WORK TO COMPLETE: Please gather every line in the entries below that contains the word "highest", matching case exactly.

(Figure understanding tasks)
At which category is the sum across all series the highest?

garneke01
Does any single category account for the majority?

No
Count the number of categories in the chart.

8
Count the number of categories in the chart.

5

==

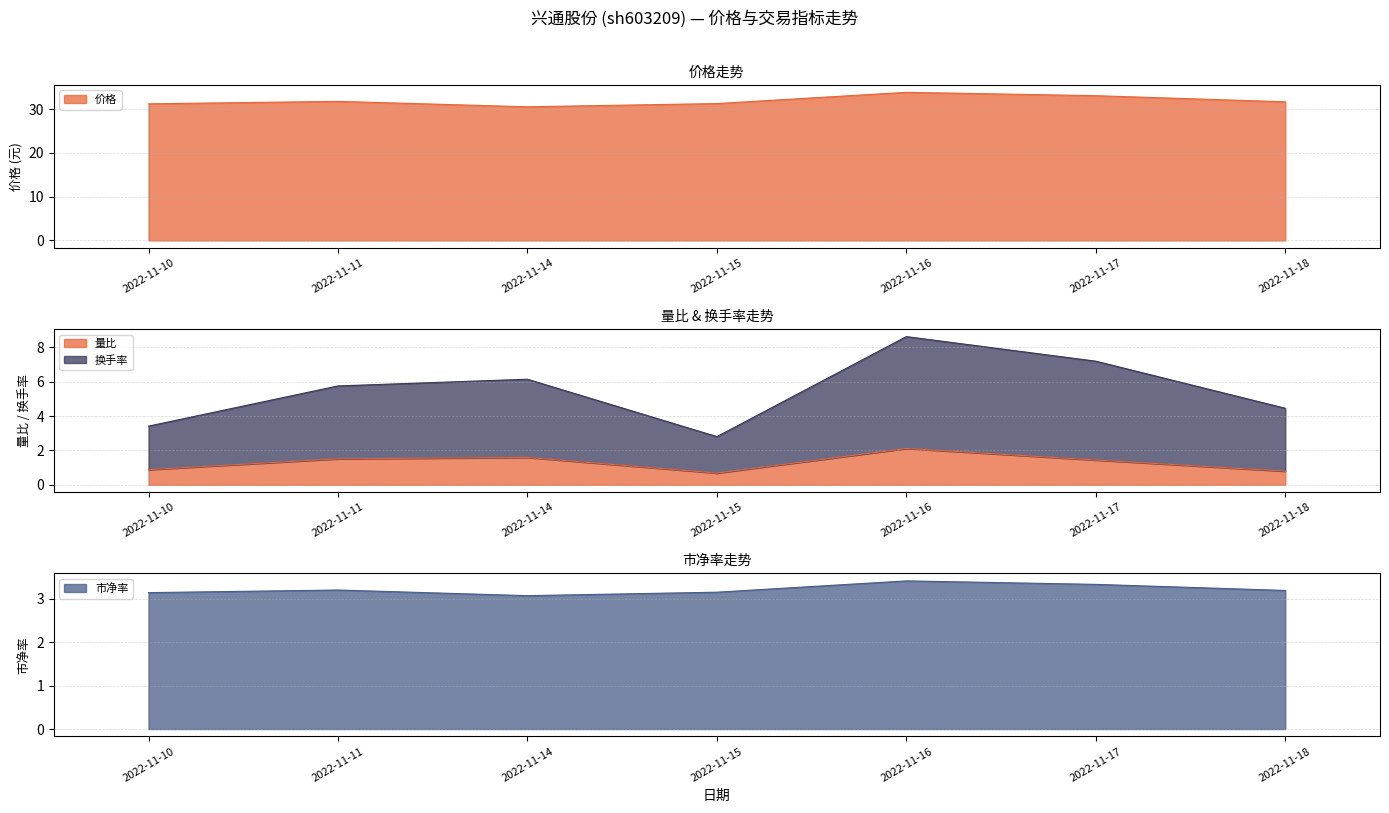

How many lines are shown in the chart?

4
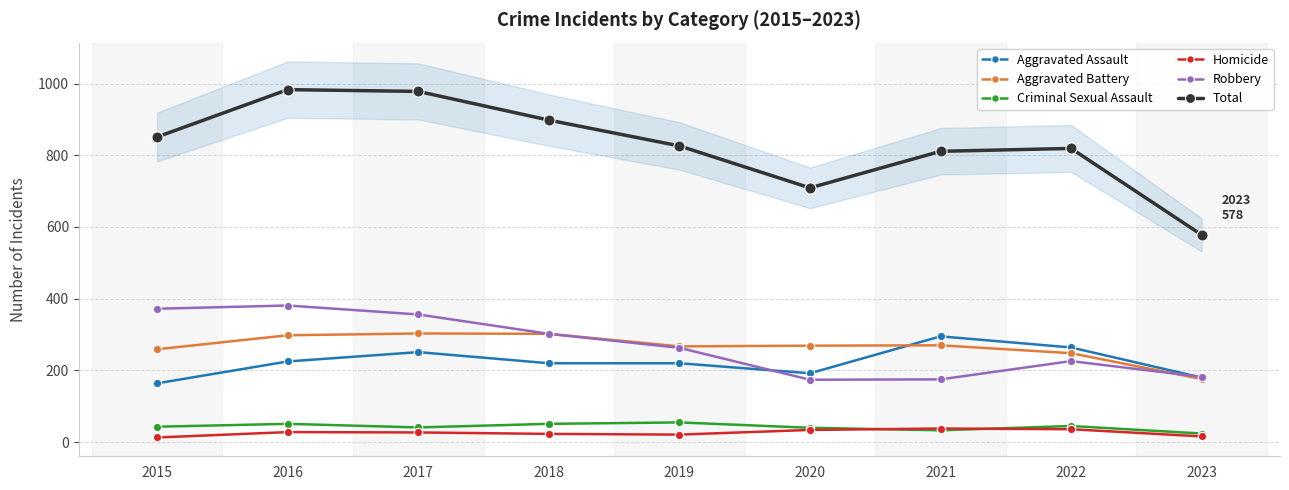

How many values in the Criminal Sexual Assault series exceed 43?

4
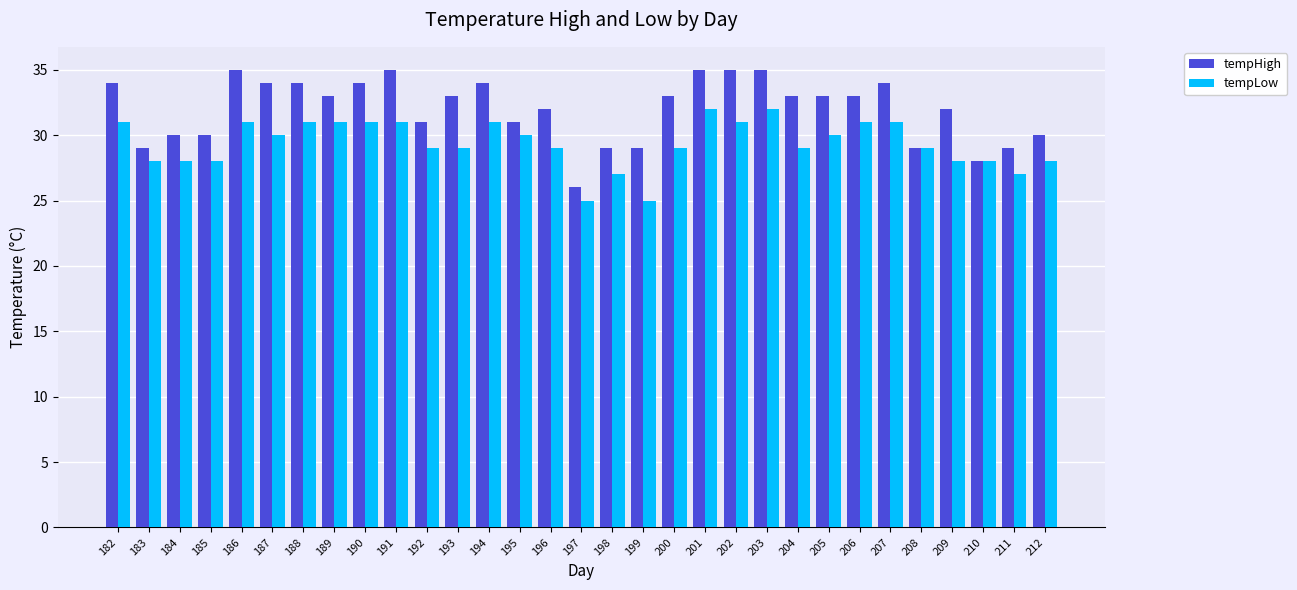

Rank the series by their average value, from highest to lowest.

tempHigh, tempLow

...

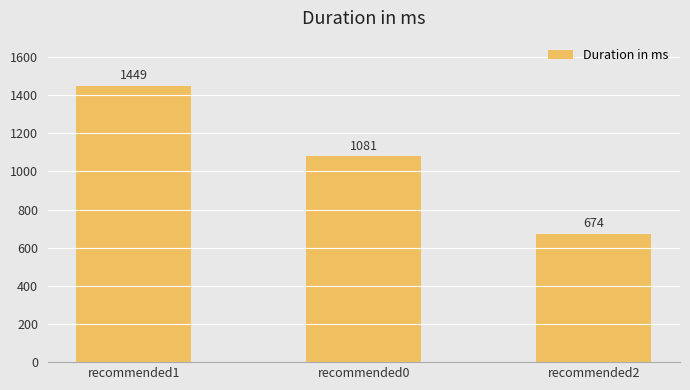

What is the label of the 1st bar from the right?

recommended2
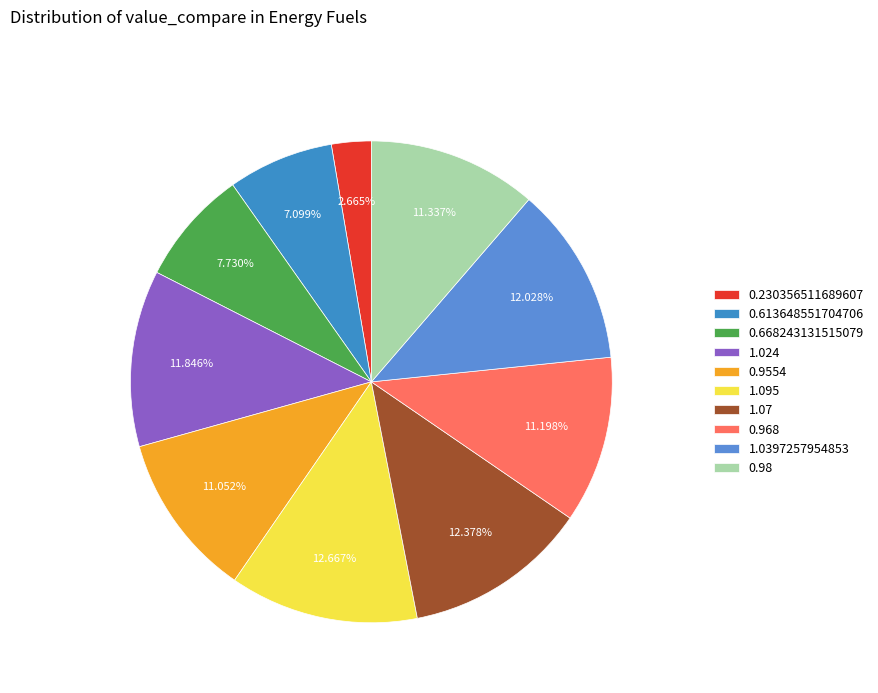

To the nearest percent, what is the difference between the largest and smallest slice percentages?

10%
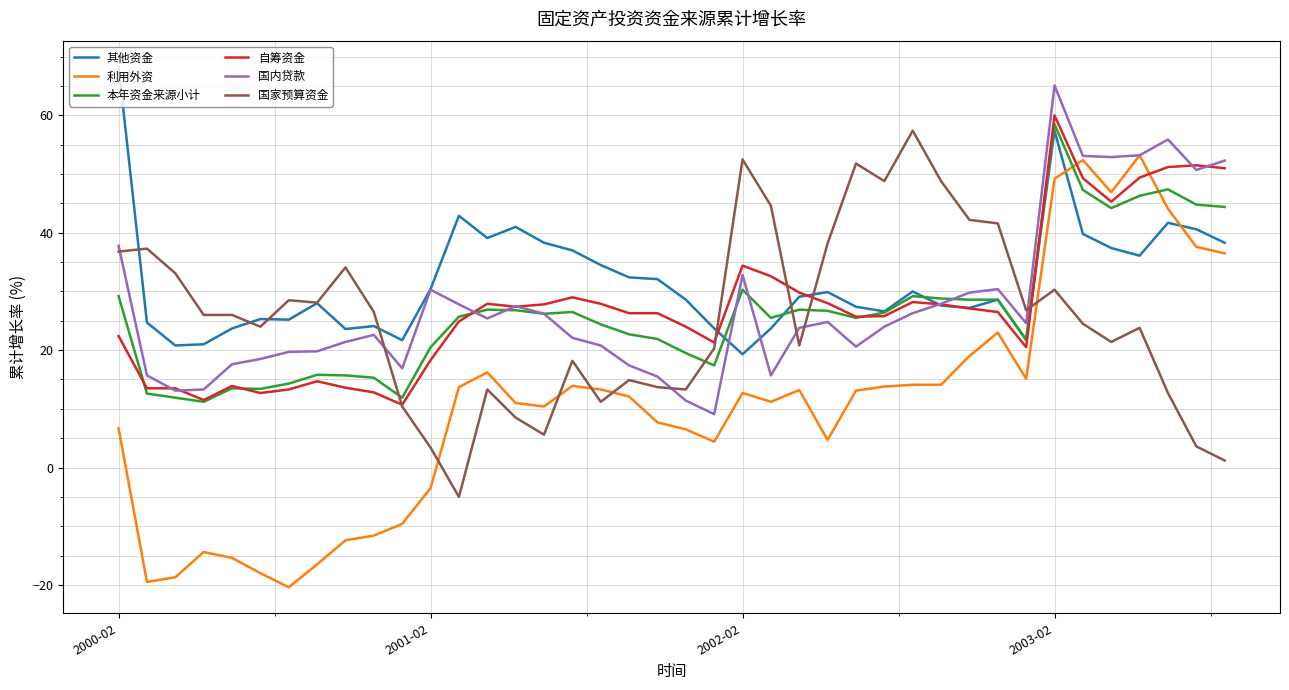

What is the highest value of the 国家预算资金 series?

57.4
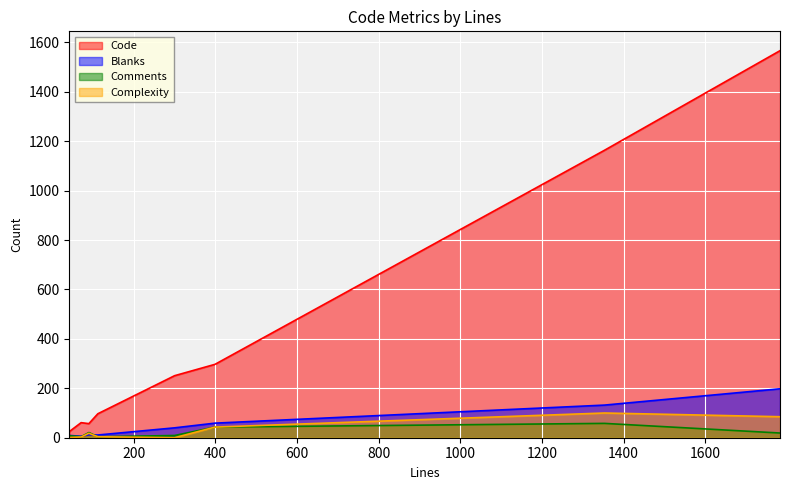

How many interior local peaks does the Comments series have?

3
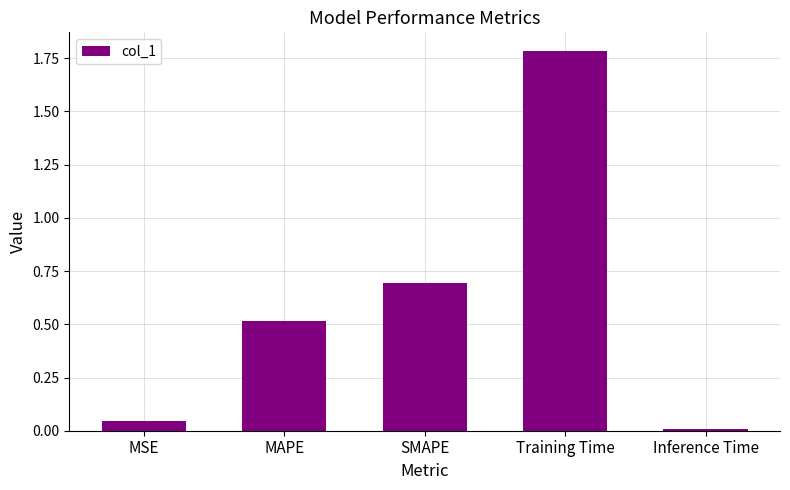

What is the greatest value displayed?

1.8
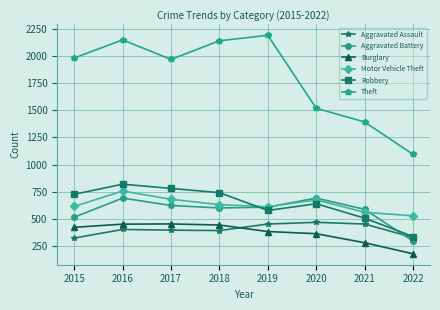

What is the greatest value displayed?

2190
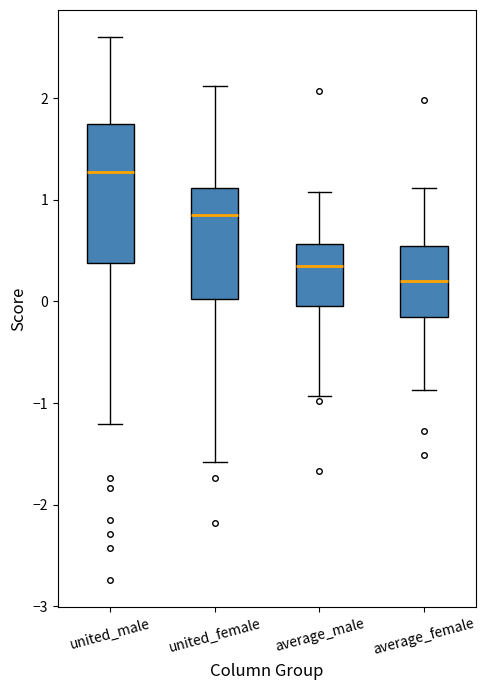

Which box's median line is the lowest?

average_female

OUTPUT FOR THIS TASK:
At which category is the sum across all series the highest?
Rank the series by their average value, from highest to lowest.
What is the highest value of the 国家预算资金 series?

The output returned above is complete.